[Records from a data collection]
★ ★ ★ ★ ★ ★ ★

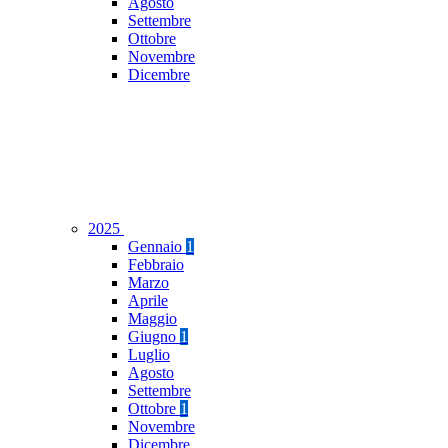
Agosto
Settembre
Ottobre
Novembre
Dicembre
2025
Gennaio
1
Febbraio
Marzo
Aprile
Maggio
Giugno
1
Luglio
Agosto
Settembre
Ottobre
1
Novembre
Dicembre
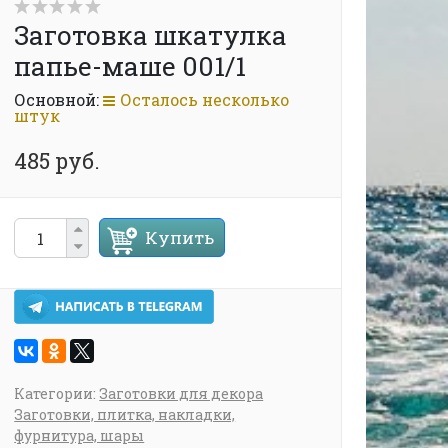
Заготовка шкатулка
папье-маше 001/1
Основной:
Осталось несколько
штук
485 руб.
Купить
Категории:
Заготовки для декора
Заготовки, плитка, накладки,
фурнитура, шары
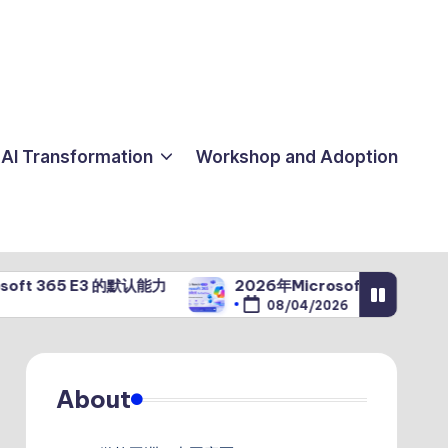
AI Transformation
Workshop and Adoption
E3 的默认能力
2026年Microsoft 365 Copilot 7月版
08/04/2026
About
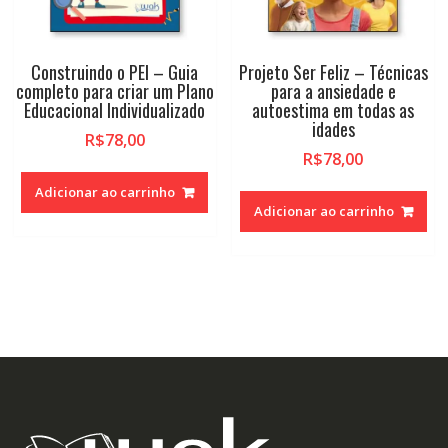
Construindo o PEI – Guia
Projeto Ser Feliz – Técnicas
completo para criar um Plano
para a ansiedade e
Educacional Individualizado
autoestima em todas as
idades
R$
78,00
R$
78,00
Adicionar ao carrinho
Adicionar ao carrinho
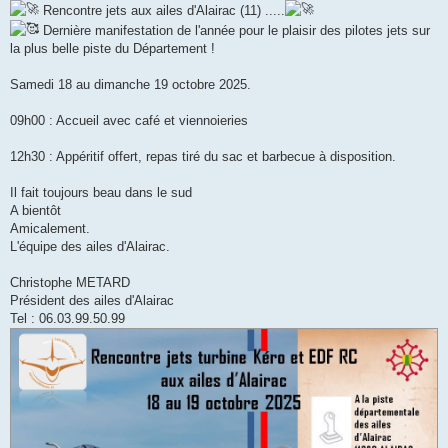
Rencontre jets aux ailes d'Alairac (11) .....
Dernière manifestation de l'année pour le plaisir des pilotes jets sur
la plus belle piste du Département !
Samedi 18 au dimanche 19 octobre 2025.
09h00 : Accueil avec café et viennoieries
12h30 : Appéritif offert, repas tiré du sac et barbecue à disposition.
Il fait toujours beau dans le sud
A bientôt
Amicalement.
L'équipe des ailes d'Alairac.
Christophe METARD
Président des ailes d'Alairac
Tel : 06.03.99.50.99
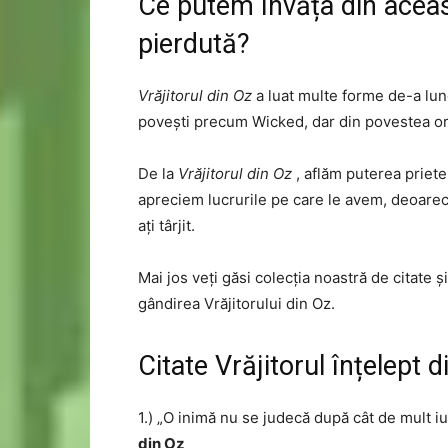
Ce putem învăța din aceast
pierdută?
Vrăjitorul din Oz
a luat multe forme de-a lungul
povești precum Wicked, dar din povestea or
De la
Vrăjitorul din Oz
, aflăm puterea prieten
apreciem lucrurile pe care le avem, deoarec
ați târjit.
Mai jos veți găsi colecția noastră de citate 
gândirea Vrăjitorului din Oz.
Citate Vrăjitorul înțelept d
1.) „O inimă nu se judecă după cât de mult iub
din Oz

★ ★ ★ ★ ★ ★ ★

• Your task:
Report the lines above that contain "ailes".

• Written response:
Rencontre jets aux ailes d'Alairac (11) .....
L'équipe des ailes d'Alairac.
Président des ailes d'Alairac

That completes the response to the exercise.